What you need to do =>
Reproduce every one of the lines below without any change, and leave the pictures out of your answer.

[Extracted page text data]
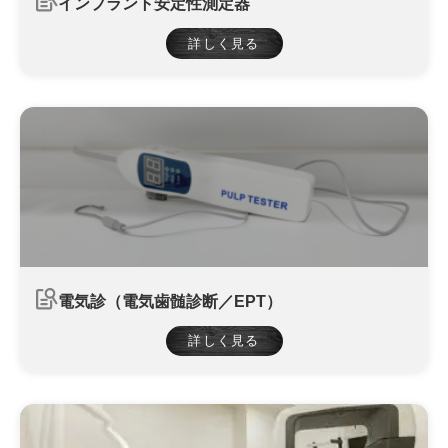
インプラント安定性測定器
詳しく見る
電気診（電気歯髄診断／EPT）
詳しく見る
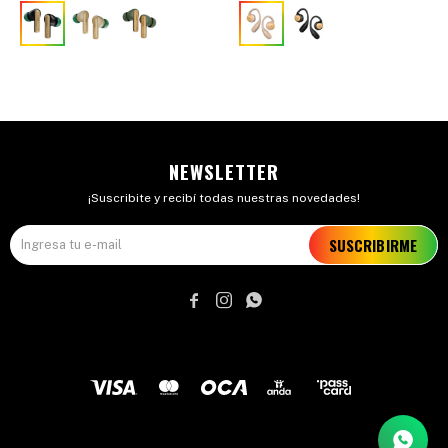
NEWSLETTER
¡Suscribite y recibí todas nuestras novedades!
SUSCRIBIRME



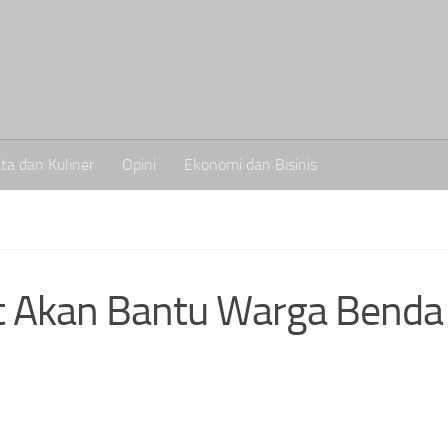
ta dan Kuliner
Opini
Ekonomi dan Bisinis
t Akan Bantu Warga Benda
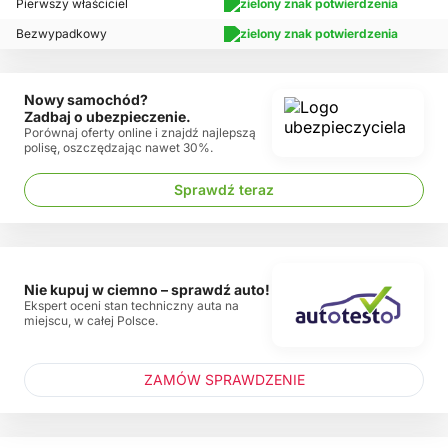
Pierwszy właściciel
Bezwypadkowy
Nowy samochód?
Zadbaj o ubezpieczenie.
Porównaj oferty online i znajdź najlepszą
polisę, oszczędzając nawet 30%.
Sprawdź teraz
Nie kupuj w ciemno – sprawdź auto!
Ekspert oceni stan techniczny auta na
miejscu, w całej Polsce.
ZAMÓW SPRAWDZENIE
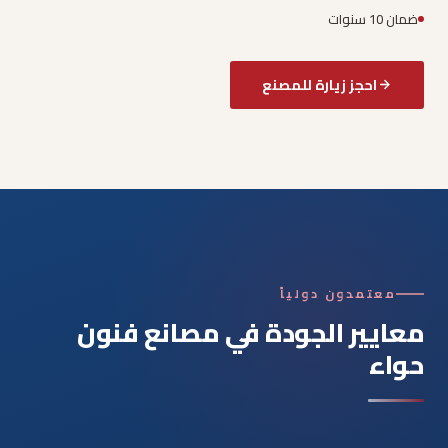
ضمان 10 سنوات
احجز زيارة للمصنع
معتمدون دولياً
معايير الجودة في مصانع فنون
حواء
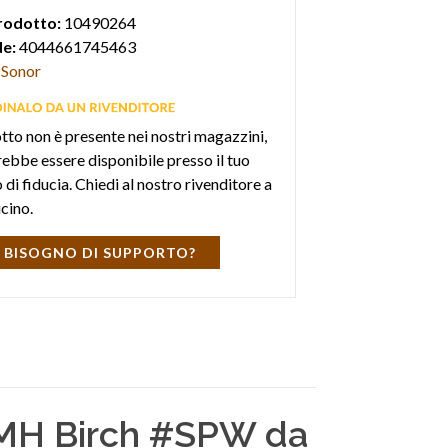
rodotto:
10490264
e:
4044661745463
Sonor
otto non è presente nei nostri magazzini,
ebbe essere disponibile presso il tuo
di fiducia. Chiedi al nostro rivenditore a
icino.
 BISOGNO DI SUPPORTO?
MH Birch #SPW da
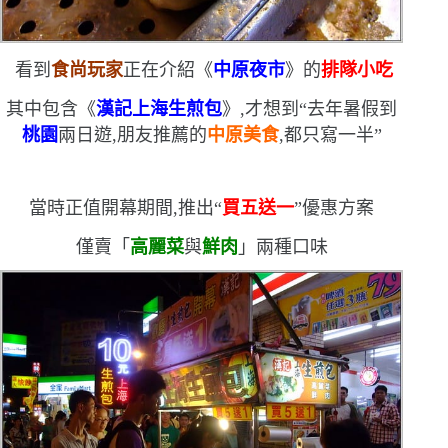
看到
食尚玩家
正在介紹《
中原夜市
》的
排隊小吃
其中包含《
漢記上海生煎包
》,才想到
“
去年暑假到
桃園
兩日遊,朋友推薦的
中原美食
,都只寫一半
”
當時正值開幕期間,推出
“
買五送一
”
優惠方案
僅賣「
高麗菜
與
鮮肉
」兩種口味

Written solution =>
インプラント安定性測定器
詳しく見る
電気診（電気歯髄診断／EPT）
詳しく見る
NEWSLETTER
¡Suscribite y recibí todas nuestras novedades!
SUSCRIBIRME



ta dan Kuliner
Opini
Ekonomi dan Bisinis
t Akan Bantu Warga Benda
Pierwszy właściciel
Bezwypadkowy
Nowy samochód?
Zadbaj o ubezpieczenie.
Porównaj oferty online i znajdź najlepszą
polisę, oszczędzając nawet 30%.
Sprawdź teraz
Nie kupuj w ciemno – sprawdź auto!
Ekspert oceni stan techniczny auta na
miejscu, w całej Polsce.
ZAMÓW SPRAWDZENIE
ضمان 10 سنوات
احجز زيارة للمصنع
معتمدون دولياً
معايير الجودة في مصانع فنون
حواء
rodotto:
10490264
e:
4044661745463
Sonor
otto non è presente nei nostri magazzini,
ebbe essere disponibile presso il tuo
di fiducia. Chiedi al nostro rivenditore a
icino.
 BISOGNO DI SUPPORTO?
MH Birch #SPW da
看到
食尚玩家
正在介紹《
中原夜市
》的
排隊小吃
其中包含《
漢記上海生煎包
》,才想到
“
去年暑假到
桃園
兩日遊,朋友推薦的
中原美食
,都只寫一半
”
當時正值開幕期間,推出
“
買五送一
”
優惠方案
僅賣「
高麗菜
與
鮮肉
」兩種口味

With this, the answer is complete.